=== DOCUMENT EXCERPT ===

# Morphological operations and Non-Maximum Suppression (NMS) for document element detection

## 1. Import the necessary packages.

In [1]:
# For computer vision
import cv2

# For logging
from logging import FileHandler
from vlogging import VisualRecord
import logging

# For connected-component analysis
from skimage.filters import threshold_adaptive
from skimage import measure

# For connected-component analysis and Non-Maximum Suppression
import numpy as np

Open the logging file and set the attributes.

In [2]:
logger = logging.getLogger("detect_elements")
fh = FileHandler("detect_elements_log.html", mode = "w")

logger.setLevel(logging.DEBUG)
logger.addHandler(fh)

# Prevent logger output in IPython
logger.propagate = False

# Define a function to handle visual logging
def vlog(image, title):
    logger.debug(VisualRecord(title, image, fmt = "png"))

## 2. Define functions.

Implement fast Non-Maximum Suppression from PyImageSearch.

http://www.pyimagesearch.com/2015/02/16/faster-non-maximum-suppression-python/

In [3]:
def non_maximum_suppression(boxes, overlapThresh):
    # Return an empty list if there are no boxes.
    if len(boxes) == 0:
        return []
    
    # If the bounding boxes are integers, convert them to floats: floats are needed for divisions.
    if boxes.dtype.kind == "i":
        boxes = boxes.astype("float")
        
    # Initialize a list of picked indexes.
    pick = []
    
    # Grab the coordinates of the bounding boxes.

=== DATA BELOW ===

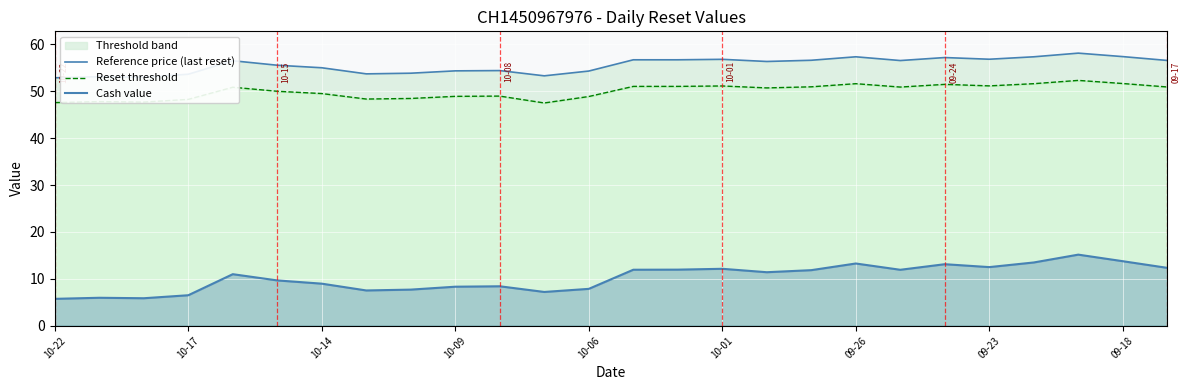

Which series has the largest total across all categories?

Reference price (last reset)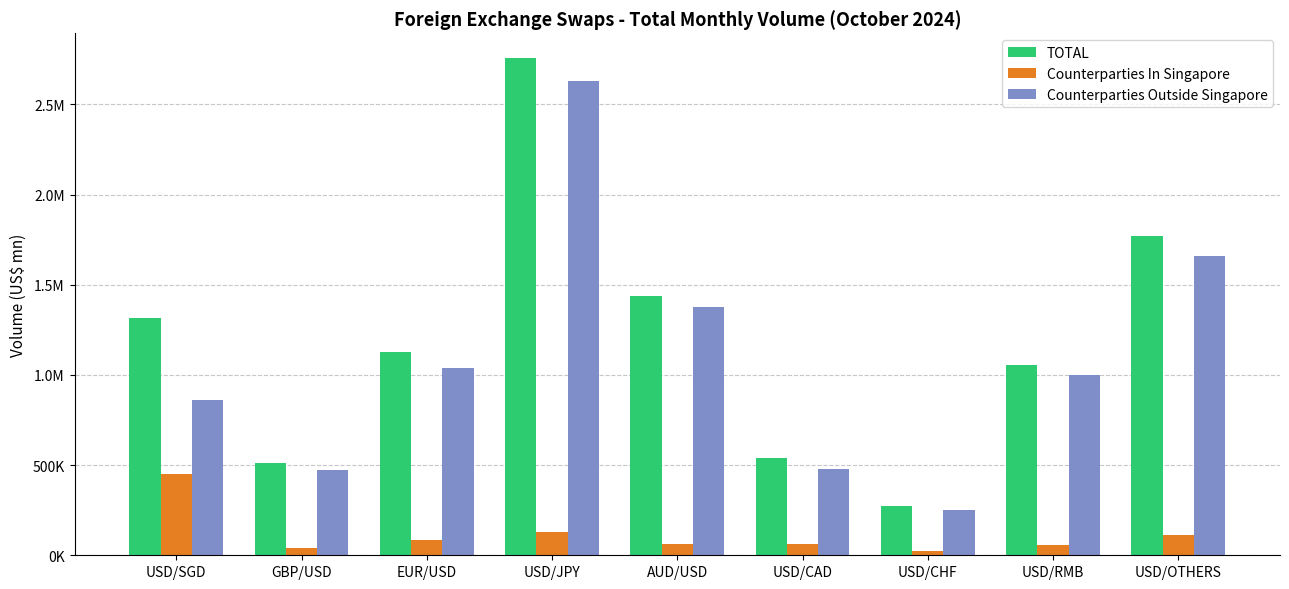

Does the chart contain stacked bars?

No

===

**WORK REQUEST A**
Write out the part of the document element detection notebook that opens with the words containing "logger.setLevel(logging.DEBUG)" and closes with "Suppression from PyImageSearch.".
**WORK REQUEST B**
Continue the document element detection notebook on morphological operations and Non-Maximum Suppression from the point at which it stops.

**RESPONSE BOX A**
logger.setLevel(logging.DEBUG)
logger.addHandler(fh)

# Prevent logger output in IPython
logger.propagate = False

# Define a function to handle visual logging
def vlog(image, title):
    logger.debug(VisualRecord(title, image, fmt = "png"))

## 2. Define functions.

Implement fast Non-Maximum Suppression from PyImageSearch.

**RESPONSE BOX B**
    x1 = boxes[:,0]
    y1 = boxes[:,1]
    x2 = boxes[:,2]
    y2 = boxes[:,3]
    
    # Compute the area of the bounding boxes and sort them by the bottom-right y-coordinate.
    area = (x2 - x1 +1) * (y2 - y1 + 1)
    idxs = np.argsort(y2)
    
    # Keep looping while some indexes remain in the list of indexes
    while len(idxs) > 0:
        # Grab the last index in the list and add the index value to the list of picked indexes
        last = len(idxs) -1
        i = idxs[last]
        pick.append(i)
        
        # Find the largest (x, y) coordinates for the start of the bounding box and the smallest (x, y) coordinates for the end of the bounding box.
        xx1 = np.maximum(x1[i], x1[idxs[:last]])
        yy1 = np.maximum(y1[i], y1[idxs[:last]])
        xx2 = np.minimum(x2[i], x2[idxs[:last]])
        yy2 = np.minimum(y2[i], y2[idxs[:last]]) 
        
        # Compute the width and height of the bounding box.
        w = np.maximum(0, xx2 - xx1 + 1)
        h = np.maximum(0, yy2 - yy1 + 1)  
        
        # Compute the ratio of overlap.
        overlap = (w * h) / area[idxs[:last]]
        
        # Delete all indexes from the index list that overlap the overlap threshold.
        idxs = np.delete(idxs, np.concatenate(([last],
            np.where(overlap > overlapThresh)[0])))
        
    # Return the picked bounding boxes as integers.
    return boxes[pick].astype("int")

## 3. Prepare the document image.

TO DO BEFORE TESTING:

1. Set up an argument parser
2. Grab the images from a directory
3. Write the results on disk
4. Loop over the results and prompt for the number of false positives

Load the image.

In [4]:
image = cv2.imread('test_images/1967_hft_side_b_lowres_w1200.jpg')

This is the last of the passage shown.